The Malawi leader was quick to note that a new Malawi could not be achieved with the Tonse Alliance partners only, adding that every Malawian needs to play a role of pulling the country in the right direction.

“Building a New Malawi will have to be a team effort every step of the way. And when we have differences, we will still have to listen to each other and accommodate each other, for we have no other compatriots in all the world than each other.

“And when you see another citizen who is not doing their part in the work that is in front of us, accept it as your duty to the country to rebuke them and help them reengage in the process of nation-building,” he said.

Chakwera also promised to set a good example of submitting himself to the constitutional processes, provisions and institutions that are designed to ensure that the President and Vice-President are always at their best.

“This means that as required by law, I will make a full declaration of my assets each year; I will go to Parliament to be questioned by the people about my handling of state affairs; I will propose legislation to reduce the powers of the presidency and empower institutions to operate independently, including Parliament and the Anti-Corruption Bureau,” the President said.

He also challenged the Judiciary to do more to root out the culture of corruption and selective justice that he charged has shipwrecked many of the lowest courts.

“I will challenge civil society organisations to maintain a culture of robust protest, not just against governance institutions, but against any entity that is on the wrong side of justice.

“I will challenge our development partners to respect our vision and plans for our own country and to partner with us in ways that respect our dignity and sovereignty, not ways that undermine it,” he said.

Meanwhile, Chancellor College political scientist Enerst Thindwa described Chakwera’s address as the most inspiring speech from a Head of State since the reintroduction of multiparty politics in 1994.

“It can be summed up as an attempt to define the problem we face as a country and offering practical solutions.

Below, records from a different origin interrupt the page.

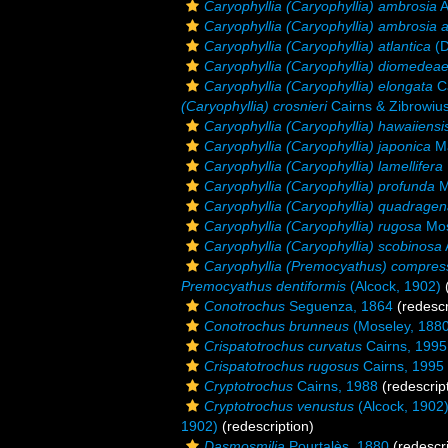
Caryophyllia (Caryophyllia) ambrosia
A
Caryophyllia (Caryophyllia) ambrosia 
Caryophyllia (Caryophyllia) atlantica
(D
Caryophyllia (Caryophyllia) diomedea
Caryophyllia (Caryophyllia) elongata
Ca
(Caryophyllia) crosnieri
Cairns & Zibrowiu
Caryophyllia (Caryophyllia) hawaiiensi
Caryophyllia (Caryophyllia) japonica
Ma
Caryophyllia (Caryophyllia) lamellifera
Caryophyllia (Caryophyllia) profunda
M
Caryophyllia (Caryophyllia) quadragen
Caryophyllia (Caryophyllia) rugosa
Mos
Caryophyllia (Caryophyllia) scobinosa
Caryophyllia (Premocyathus) compres
Premocyathus dentiformis
(Alcock, 1902)
(
Conotrochus
Seguenza, 1864
(redescr
Conotrochus brunneus
(Moseley, 1880
Crispatotrochus curvatus
Cairns, 1995
Crispatotrochus rugosus
Cairns, 1995
Cryptotrochus
Cairns, 1988
(redescrip
Cryptotrochus venustus
(Alcock, 1902
1902)
(redescription)
Dasmosmilia
Pourtalès, 1880
(redescri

The tone and body language suggested a man on a specific mission to redirect the country’s destiny.

“What remains is the translation of the hope generated into a specific plan of action to accomplish the mission,” Thindwa said.

Social and political commentator Henry Chingaipe described the address as a speech that was stately and befitting for the governance and development trajectory that this country deserves.

“The speech was candid in its pessimism of the diagnosis of the status quo and how we got here; explicit and progressive in its optimism of the prescription that has the potential to take us to a desired state.

“We expect to experience active leadership as opposed to a laissez faire approach of the recent past; accountable and responsive government, clearing the rubble to fix the ruins so that we can rebuild,” Chingaipe said.

Chakwera’s inauguration was shifted to Kamuzu Barracks from Bingu National Stadium in a bid to prevent the spread of Covid-19.